Monday, June 17, 2013

Ian James on a Difference between Analytic and Continental Philosophy

Concerning my prior post on the differences between continental and analytic philosophy, Richard Marshall's review of Ian James' The New French Philosophy gives an accurate and fair depiction:

He [James] continues: ‘Continental philosophies of experience try to probe beneath the concepts of everyday experience to discover the meanings that underlie them, to think the conditions for the possibility of our concepts. By contrast, continental philosophies of imagination try to think beyond those concepts, to, in some sense, think what is impossible.’ Gutting thinks there is a substantial distinction to be made between continental and analytic philosophy and in the course of defending this now contested view he writes that ‘…analytic philosophy reads experience in terms of common-sense intuitions (often along with their developments and transformations in science) and understands reason in terms of formal logic. Continental philosophy, by contrast, typically sees experience as penetrating beyond the veneer of common-sense and science, and regards reason as more a matter of intellectual imagination than deductive rigor.’ If this is right then my disbelief in the causal efficacy of an absent ontology is merely a defect of my intellectual imagination! Well, whatever you might think about this, Gutting’s comments helpfully contextualise the new French philosophers that James writes about.


When an analytic philosopher asks me to, or tells me that I "appeal to your intuitions," I am always amused, because appealing to one's intuitions is anti-philosophical from a continental point of view. My reasons are similar to James', and a common thread in continental philosophy: intuitions are a relatively arbitrary product of culture, something that philosophy and social science has noted for centuries, and thus the methodological appeal to intuitions is almost worthless. Common intuitions are precisely what we are to overcome, and analytic philosophy acknowledges this in its talk of "just-so stories" or "folk theories," yet grasps in one hand what it denies in the other. This is a pervasive, but not total, problem. Hence, when I pick up this year's catalogue of philosophical publications from Oxford Press and see continental philosophy labeled "philosophy of culture" (read: not serious), I cannot help but feel slapped in the face. Insomuch as culture is an irreducible ground for meaningful thought, yes, continental and also americanist philosophy will be very concerned with it.

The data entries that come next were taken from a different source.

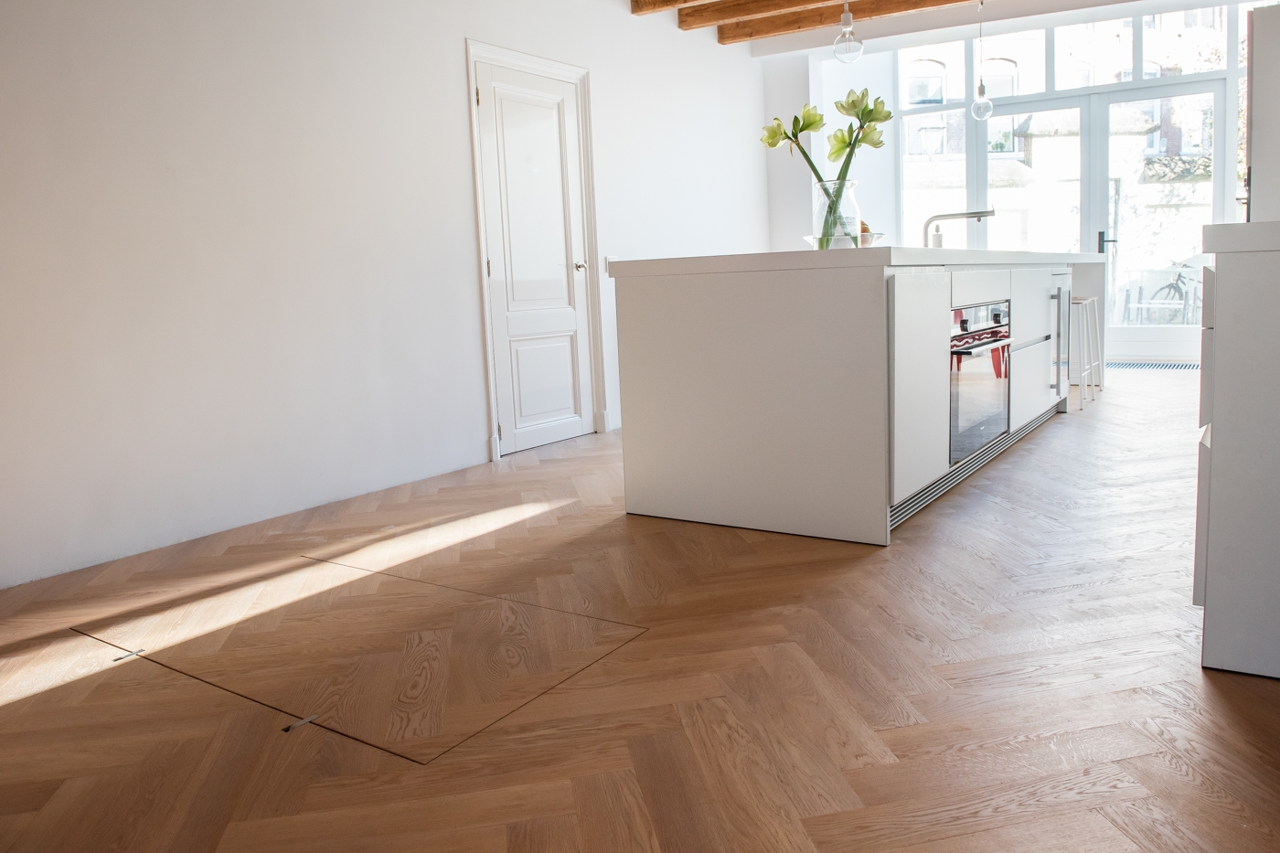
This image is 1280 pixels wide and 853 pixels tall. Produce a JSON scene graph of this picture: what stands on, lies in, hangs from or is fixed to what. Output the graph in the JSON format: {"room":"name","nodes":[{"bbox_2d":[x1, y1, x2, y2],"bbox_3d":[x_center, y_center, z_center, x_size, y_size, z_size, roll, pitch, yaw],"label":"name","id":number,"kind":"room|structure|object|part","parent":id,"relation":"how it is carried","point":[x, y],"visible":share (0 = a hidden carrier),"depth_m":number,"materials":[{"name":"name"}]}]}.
{"room":"kitchen","nodes":[
{"label":"kitchen","id":0,"kind":"room"},
{"bbox_2d":[0,0,773,588],"bbox_3d":[-0.964,-1.139,4.202,0.196,2.752,7.532,3,10,34],"label":"left wall","id":1,"kind":"structure","parent":0,"point":[747,68],"depth_m":3.40,"materials":[{"name":"white paint"}]},
{"bbox_2d":[466,37,604,461],"bbox_3d":[-0.611,-0.900,4.732,0.181,2.132,0.988,3,10,34],"label":"door frame","id":2,"kind":"structure","parent":1,"relation":"attached to","point":[492,401],"depth_m":4.67,"materials":[{"name":"white paint"}]},
{"bbox_2d":[476,57,595,456],"bbox_3d":[-0.533,-0.862,4.735,0.117,2.038,0.782,3,10,34],"label":"white door","id":3,"kind":"structure","parent":1,"relation":"in","point":[486,105],"depth_m":4.72,"materials":[{"name":"white paint"}]},
{"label":"hinge","id":4,"kind":"part","parent":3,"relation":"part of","materials":[{"name":"gold metal"}]},
{"bbox_3d":[-0.353,-0.875,4.923,0.085,0.064,0.071,3,10,34],"label":"doorknob","id":5,"kind":"part","parent":3,"relation":"part of","materials":[{"name":"silver metal"}]},
{"bbox_2d":[604,254,617,274],"bbox_3d":[-0.172,-0.952,5.240,0.014,0.117,0.087,3,10,34],"label":"light switch","id":6,"kind":"object","parent":1,"relation":"attached to","point":[610,260],"visible":0.55,"depth_m":5.22,"materials":[{"name":"white plastic"}]},
{"bbox_2d":[0,364,1279,852],"bbox_3d":[1.369,0.297,3.631,4.796,0.109,9.723,3,10,34],"label":"floor","id":7,"kind":"structure","parent":0,"point":[1268,695],"depth_m":1.84,"materials":[{"name":"brown wood"}]},
{"bbox_2d":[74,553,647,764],"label":"floor hatch","id":8,"kind":"object","parent":7,"relation":"in","point":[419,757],"visible":0.91,"depth_m":2.07,"materials":[{"name":"brown wood"}]},
{"bbox_2d":[110,647,145,661],"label":"hatch handle","id":9,"kind":"object","parent":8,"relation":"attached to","point":[131,653],"visible":0.97,"depth_m":2.12,"materials":[{"name":"metal"}]},
{"bbox_2d":[282,713,319,732],"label":"hatch handle","id":10,"kind":"object","parent":8,"relation":"attached to","point":[306,720],"visible":0.97,"depth_m":1.72,"materials":[{"name":"metal"}]},
{"bbox_2d":[612,252,1098,545],"bbox_3d":[1.480,-0.336,4.441,1.100,0.927,3.909,3,10,34],"label":"kitchen island","id":11,"kind":"object","parent":7,"relation":"on","point":[657,309],"visible":0.92,"depth_m":2.88,"materials":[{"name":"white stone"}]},
{"bbox_2d":[809,179,861,248],"bbox_3d":[0.762,-0.775,3.325,0.195,0.272,0.188,-3,8,-1],"label":"glass vase","id":12,"kind":"object","parent":11,"relation":"on","point":[820,225],"visible":0.81,"depth_m":3.26,"materials":[{"name":"clear glass"}]},
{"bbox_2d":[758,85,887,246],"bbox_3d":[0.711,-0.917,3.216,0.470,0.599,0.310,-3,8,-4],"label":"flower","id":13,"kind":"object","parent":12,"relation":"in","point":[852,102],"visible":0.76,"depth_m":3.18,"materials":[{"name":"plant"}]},
{"bbox_2d":[802,232,884,248],"bbox_3d":[0.865,-0.733,3.666,0.336,0.111,0.340,3,10,34],"label":"glass bowl","id":14,"kind":"object","parent":11,"relation":"on","point":[878,237],"visible":0.47,"depth_m":3.55,"materials":[{"name":"clear glass"}]},
{"bbox_2d":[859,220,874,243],"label":"fruit","id":15,"kind":"object","parent":14,"relation":"in","point":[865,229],"visible":0.26,"depth_m":3.61,"materials":[{"name":"food"}]},
{"bbox_2d":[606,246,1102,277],"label":"island countertop","id":16,"kind":"structure","parent":11,"relation":"on","point":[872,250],"depth_m":2.89,"materials":[{"name":"white stone"}]},
{"bbox_3d":[0.918,-0.092,2.834,0.087,0.695,0.503,3,10,34],"label":"cabinet door","id":17,"kind":"part","parent":11,"relation":"part of","materials":[{"name":"white"}]},
{"bbox_2d":[921,207,994,246],"bbox_3d":[1.595,-0.938,4.308,0.346,0.290,0.103,3,10,34],"label":"tap","id":18,"kind":"object","parent":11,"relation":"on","point":[950,218],"visible":0.82,"depth_m":4.31,"materials":[{"name":"silver metal"}]},
{"bbox_2d":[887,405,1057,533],"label":"plinth","id":19,"kind":"object","parent":11,"relation":"attached to","point":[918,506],"visible":0.35,"depth_m":3.38,"materials":[{"name":"metal"}]},
{"bbox_3d":[1.301,-0.510,3.323,0.039,0.123,0.618,3,10,34],"label":"drawer","id":20,"kind":"part","parent":11,"relation":"part of","materials":[{"name":"white"}]},
{"bbox_2d":[948,297,1013,467],"bbox_3d":[1.279,-0.176,3.427,0.364,0.583,0.710,3,10,34],"label":"oven","id":21,"kind":"object","parent":11,"relation":"in","point":[983,436],"visible":0.57,"depth_m":3.31,"materials":[{"name":"silver metal"}]},
{"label":"control panel","id":22,"kind":"part","parent":21,"relation":"part of","materials":[{"name":"metal"}]},
{"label":"oven handle","id":23,"kind":"part","parent":21,"relation":"part of","materials":[{"name":"silver metal"}]},
{"bbox_3d":[1.907,-0.336,4.182,0.115,0.651,0.707,3,10,34],"label":"cabinet door","id":24,"kind":"part","parent":11,"relation":"part of","materials":[{"name":"white"}]},
{"bbox_2d":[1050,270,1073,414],"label":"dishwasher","id":25,"kind":"object","parent":11,"relation":"in","point":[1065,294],"visible":0.31,"depth_m":4.72,"materials":[{"name":"silver metal"}]},
{"bbox_2d":[1066,296,1095,407],"bbox_3d":[2.595,-0.412,5.336,0.364,0.655,0.386,3,10,34],"label":"bar stool","id":26,"kind":"object","parent":7,"relation":"on","point":[1078,302],"visible":0.49,"depth_m":5.20,"materials":[{"name":"white metal"}]},
{"bbox_2d":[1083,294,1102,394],"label":"bar stool","id":27,"kind":"object","parent":7,"relation":"on","point":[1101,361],"visible":0.37,"depth_m":5.78,"materials":[{"name":"white metal"}]},
{"bbox_2d":[1107,360,1199,370],"bbox_3d":[4.301,-0.447,7.152,0.888,0.014,0.468,3,10,34],"label":"floor vent","id":28,"kind":"object","parent":7,"relation":"in","point":[1140,364],"visible":0.7,"depth_m":7.08,"materials":[{"name":"grey metal"}]},
{"bbox_2d":[1193,229,1279,679],"bbox_3d":[1.797,-0.014,2.098,0.712,0.898,1.689,3,10,34],"label":"base cabinet","id":29,"kind":"object","parent":7,"relation":"on","point":[1213,448],"visible":0.98,"depth_m":1.65,"materials":[{"name":"white"}]},
{"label":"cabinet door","id":30,"kind":"part","parent":29,"relation":"part of","materials":[{"name":"white"}]},
{"bbox_2d":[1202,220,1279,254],"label":"countertop","id":31,"kind":"structure","parent":29,"relation":"on","point":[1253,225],"depth_m":1.66,"materials":[{"name":"white stone"}]},
{"bbox_2d":[1244,3,1279,224],"bbox_3d":[3.176,-0.862,3.963,0.711,1.951,0.759,3,10,34],"label":"tall cabinet","id":32,"kind":"object","parent":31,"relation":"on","point":[1258,66],"visible":0.68,"depth_m":3.76,"materials":[{"name":"white"}]},
{"bbox_2d":[629,0,1221,55],"bbox_3d":[1.347,-2.615,4.054,4.240,0.319,6.345,3,10,34],"label":"ceiling","id":33,"kind":"structure","parent":0,"point":[953,18],"depth_m":5.97,"materials":[{"name":"brown wood"}]},
{"bbox_2d":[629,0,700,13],"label":"ceiling beam","id":34,"kind":"structure","parent":33,"relation":"attached to","point":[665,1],"depth_m":5.32,"materials":[{"name":"brown wood"}]},
{"bbox_2d":[679,0,853,29],"bbox_3d":[1.812,-2.657,4.862,3.682,0.159,0.158,3,10,34],"label":"ceiling beam","id":35,"kind":"structure","parent":33,"relation":"attached to","point":[720,18],"depth_m":5.57,"materials":[{"name":"brown wood"}]},
{"bbox_2d":[711,0,978,42],"bbox_3d":[2.202,-2.754,5.313,3.592,0.153,0.179,3,10,34],"label":"ceiling beam","id":36,"kind":"structure","parent":33,"relation":"attached to","point":[955,1],"depth_m":5.93,"materials":[{"name":"brown wood"}]},
{"bbox_2d":[832,0,863,64],"bbox_3d":[0.860,-1.982,3.543,0.136,0.960,0.132,3,10,34],"label":"pendant light","id":37,"kind":"object","parent":33,"relation":"hanging from","point":[848,16],"visible":1,"depth_m":3.56,"materials":[{"name":"clear glass"}]},
{"bbox_2d":[970,0,993,121],"bbox_3d":[2.218,-2.452,5.531,0.146,1.008,0.141,3,10,34],"label":"pendant light","id":38,"kind":"object","parent":33,"relation":"hanging from","point":[980,88],"visible":1,"depth_m":5.55,"materials":[{"name":"clear glass"}]},
{"bbox_2d":[764,1,1260,359],"bbox_3d":[4.078,-2.058,7.293,3.881,3.034,0.127,3,10,34],"label":"back wall","id":39,"kind":"structure","parent":0,"point":[803,75],"depth_m":7.42,"materials":[{"name":"white paint"}]},
{"bbox_2d":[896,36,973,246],"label":"window","id":40,"kind":"structure","parent":39,"relation":"in","point":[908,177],"depth_m":7.11,"materials":[{"name":"glass"}]},
{"bbox_2d":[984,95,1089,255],"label":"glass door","id":41,"kind":"structure","parent":39,"relation":"in","point":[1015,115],"depth_m":7.66,"materials":[{"name":"glass"}]},
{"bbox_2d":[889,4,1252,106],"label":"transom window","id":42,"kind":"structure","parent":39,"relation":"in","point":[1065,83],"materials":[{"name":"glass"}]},
{"bbox_2d":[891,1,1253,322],"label":"window","id":43,"kind":"structure","parent":39,"relation":"in","point":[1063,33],"depth_m":7.42,"materials":[{"name":"glass"}]},
{"bbox_2d":[1089,75,1229,367],"bbox_3d":[4.485,-1.650,7.355,0.991,2.338,0.129,3,10,34],"label":"glass door","id":44,"kind":"structure","parent":39,"relation":"in","point":[1128,98],"depth_m":7.39,"materials":[{"name":"glass"}]},
{"bbox_3d":[4.055,-1.531,7.475,0.159,0.216,0.148,3,10,34],"label":"door handle","id":45,"kind":"part","parent":44,"relation":"part of","materials":[{"name":"metal"}]},
{"label":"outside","id":46,"kind":"structure","parent":0,"visible":0},
{"bbox_2d":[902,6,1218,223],"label":"building","id":47,"kind":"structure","parent":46,"point":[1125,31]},
{"label":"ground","id":48,"kind":"structure","parent":46,"visible":0},
{"bbox_2d":[1132,258,1201,323],"bbox_3d":[6.076,-1.352,9.624,0.644,1.007,0.658,-7,9,-27],"label":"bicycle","id":49,"kind":"object","parent":48,"relation":"on","point":[1170,284],"visible":0.66,"depth_m":9.64,"materials":[{"name":"metal"}]}
]}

Though not in the same way, for instance, continental tends to focus on "discursive practices" (more passé now), whereas pragmatism focused on "habits" in its cosmic, physical, and physiological connotations (not narrowly behaviorial or linguistic). Moreover, whereas materiality is a recent focus on continental, it was a ground-floor concern since at least William James for pragmatism, and possibly earlier for Americanist thought more broadly. Hence, where many analytic philosophers begin, continental and pragmatist philosophers end. 

In discussions, I usually just "go with" the appeal to intuitions, because I've discovered that challenging them tends to be a show-stopper. But then, I run the risk of being called disingenuine if I disagree with that move latter in the conversation, especially since it's seen as so basic to "philosophy" for analytic philosophers. By the same token, an analytic philosophy may "get my goat" if I am asked what continuity or habit are, as those are such basic and difficult to explicate concepts. But in a good conversation, we try and learn.